As the EU celebrates 30 years of the Single Market, Malta calls for the removal of transport-related barriers
While attending the EU Competitiveness Council of Ministers meeting in Brussels, Economy Minister, Silvio Schembri, expressed Malta’s overall support for the compromise text of the Regulation for Eco Design Requirements for Sustainable Products, but called for evidence-based legislation and an assessment of the impacts, particularly on SMEs.
The proposal seeks to make sustainable products the norm in the EU, by addressing product design and setting new requirements to make products more durable, reliable, reusable, upgradable, reparable, easier to maintain, recyclable, and more energy and resource efficient, a government statement read. While Malta is in principle supportive, Minister Schembri expressed the need for more clarity on certain aspects of the proposal, a stand that was echoed by various member states, it read.
Of particular significance, as the EU celebrates 30 years of the Single Market, was the attendance of Professor Mario Monti at this council. The former Prime Minister of Italy and EU Commissioner, Mario Monti, was the architect of the New Strategy for the Single Market in 2010, on which the Communication Towards a Single Market Act was eventually built.
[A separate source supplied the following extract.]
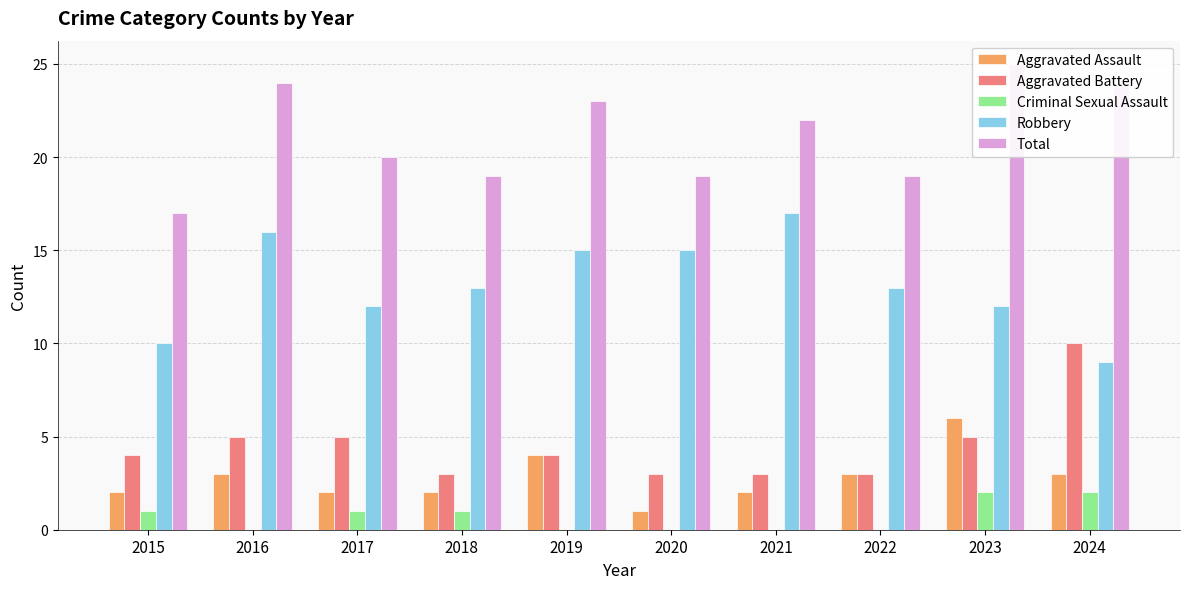

True or false: Aggravated Battery has a value of 4 at 2024.

False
Professor Monti focused his intervention particularly on the
EU Patent System, as an initiative to strengthen the Single Market and boost EU competitiveness, as well as giving his overall reflections on the Single Market today and beyond.
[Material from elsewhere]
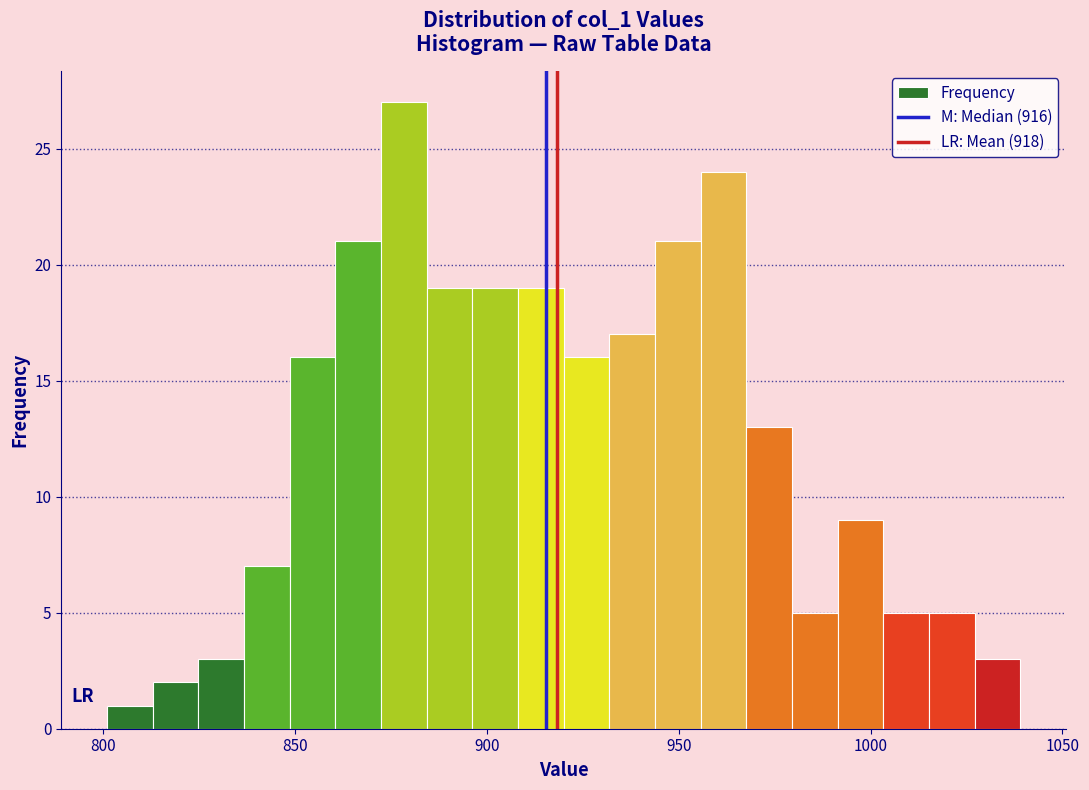

Read against the x-axis, roughly where is the centre of the tallest bar?

880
In his intervention, Minister
Schembri called for the elimination of additional transport-related barriers that still exist for businesses operating in remote areas and on the periphery of the EU, such as Malta, “which still face significant challenges, and often render them uncompetitive.” Minister Schembri called on the Commission to study this phenomenon more closely at EU level, and to come up with effective policy solutions.
The same council also discussed the long-term competitiveness of the EU, whereby nine particular reinforcing drivers are being proposed, namely a better functioning Single Market, better access to private capital and investments, more public investment and infrastructure, more research and innovation, more energy investments and faster rollouts, circularity, digitalisation, better education and skills, and finally, improved trade and open strategic autonomy.
Minister Schembri expressed Malta’s overall support for this approach and methodology; however, he also called for refinement and reconsideration of certain KPIs, and said that member states must be constructively assisted to achieve these targets, without ending up burdened with additional costs and bureaucracy to attain them.